§ REQUIREMENT: Only one stretch of the data below is wanted: the lines from the one with "individuals, farm fresh" through the one with "Boksburg, you might be wondering how to get", repeated exactly.

•••

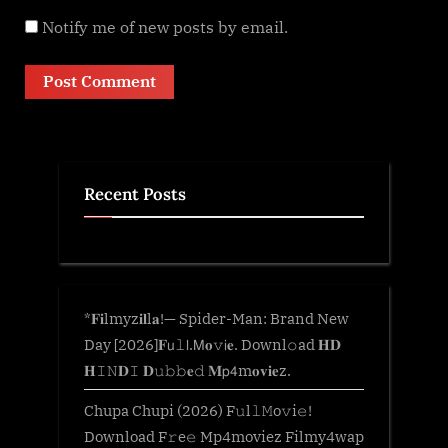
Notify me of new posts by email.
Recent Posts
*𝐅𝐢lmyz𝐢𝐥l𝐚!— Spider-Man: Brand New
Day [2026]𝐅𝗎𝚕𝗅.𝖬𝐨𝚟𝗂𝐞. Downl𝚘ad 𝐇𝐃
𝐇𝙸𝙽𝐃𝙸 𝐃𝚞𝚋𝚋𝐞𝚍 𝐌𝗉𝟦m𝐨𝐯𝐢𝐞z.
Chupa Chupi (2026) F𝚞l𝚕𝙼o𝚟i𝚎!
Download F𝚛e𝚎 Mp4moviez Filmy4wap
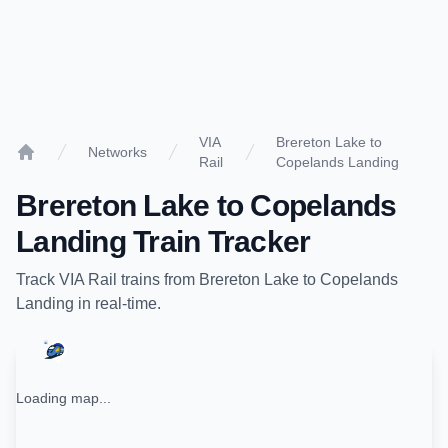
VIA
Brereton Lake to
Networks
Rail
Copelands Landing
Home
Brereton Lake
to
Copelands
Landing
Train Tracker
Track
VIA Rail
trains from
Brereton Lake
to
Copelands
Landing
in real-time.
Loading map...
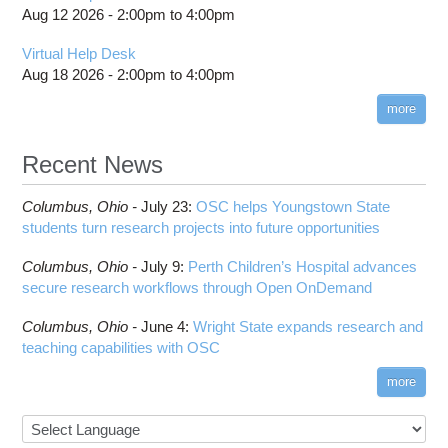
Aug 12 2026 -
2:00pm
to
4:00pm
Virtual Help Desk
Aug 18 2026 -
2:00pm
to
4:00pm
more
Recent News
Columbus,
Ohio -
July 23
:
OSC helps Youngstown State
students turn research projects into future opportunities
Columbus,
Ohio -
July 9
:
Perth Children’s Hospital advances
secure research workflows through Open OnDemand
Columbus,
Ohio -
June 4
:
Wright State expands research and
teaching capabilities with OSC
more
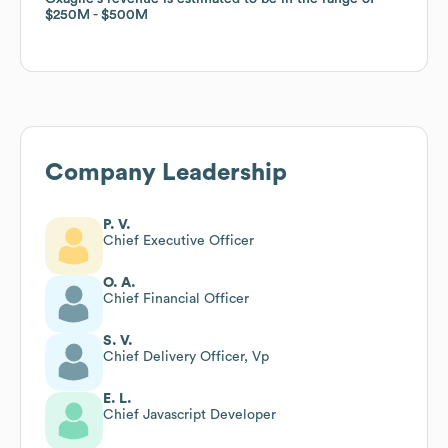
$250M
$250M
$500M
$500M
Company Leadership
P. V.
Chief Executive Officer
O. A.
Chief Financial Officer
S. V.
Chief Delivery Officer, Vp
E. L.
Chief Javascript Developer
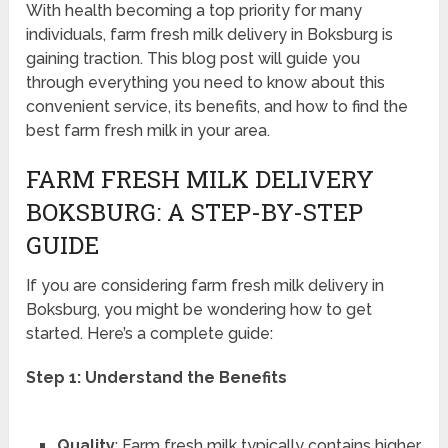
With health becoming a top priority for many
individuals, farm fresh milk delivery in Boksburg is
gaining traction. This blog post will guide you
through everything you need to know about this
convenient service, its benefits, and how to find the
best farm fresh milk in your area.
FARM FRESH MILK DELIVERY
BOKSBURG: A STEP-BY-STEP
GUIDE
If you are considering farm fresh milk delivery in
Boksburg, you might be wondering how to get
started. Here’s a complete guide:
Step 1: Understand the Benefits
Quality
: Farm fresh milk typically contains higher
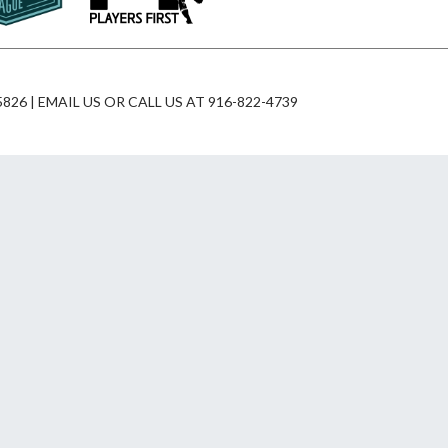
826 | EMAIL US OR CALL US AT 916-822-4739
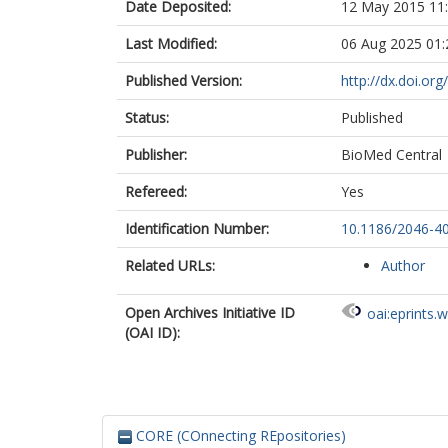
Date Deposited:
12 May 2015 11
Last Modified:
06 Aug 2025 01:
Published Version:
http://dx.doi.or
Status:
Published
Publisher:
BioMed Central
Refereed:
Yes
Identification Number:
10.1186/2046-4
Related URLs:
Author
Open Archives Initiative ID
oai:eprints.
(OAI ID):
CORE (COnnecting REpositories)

•••

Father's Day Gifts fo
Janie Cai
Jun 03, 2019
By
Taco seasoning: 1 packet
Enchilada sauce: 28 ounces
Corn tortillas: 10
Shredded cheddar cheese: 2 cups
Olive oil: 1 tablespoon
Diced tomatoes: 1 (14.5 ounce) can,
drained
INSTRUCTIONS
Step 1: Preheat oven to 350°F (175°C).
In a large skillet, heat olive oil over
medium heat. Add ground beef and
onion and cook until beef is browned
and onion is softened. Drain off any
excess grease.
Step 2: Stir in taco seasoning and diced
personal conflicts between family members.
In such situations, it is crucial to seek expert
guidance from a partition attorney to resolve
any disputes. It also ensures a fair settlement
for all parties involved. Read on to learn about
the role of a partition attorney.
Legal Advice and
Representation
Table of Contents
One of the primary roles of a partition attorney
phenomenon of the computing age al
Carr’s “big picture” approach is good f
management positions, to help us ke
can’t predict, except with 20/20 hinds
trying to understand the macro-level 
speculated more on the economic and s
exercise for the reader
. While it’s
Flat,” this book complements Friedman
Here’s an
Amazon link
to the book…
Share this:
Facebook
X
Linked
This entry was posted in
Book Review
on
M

•••

§ SOLUTION TO THIS TASK:
individuals, farm fresh milk delivery in Boksburg is
gaining traction. This blog post will guide you
through everything you need to know about this
convenient service, its benefits, and how to find the
best farm fresh milk in your area.
FARM FRESH MILK DELIVERY
BOKSBURG: A STEP-BY-STEP
GUIDE
If you are considering farm fresh milk delivery in
Boksburg, you might be wondering how to get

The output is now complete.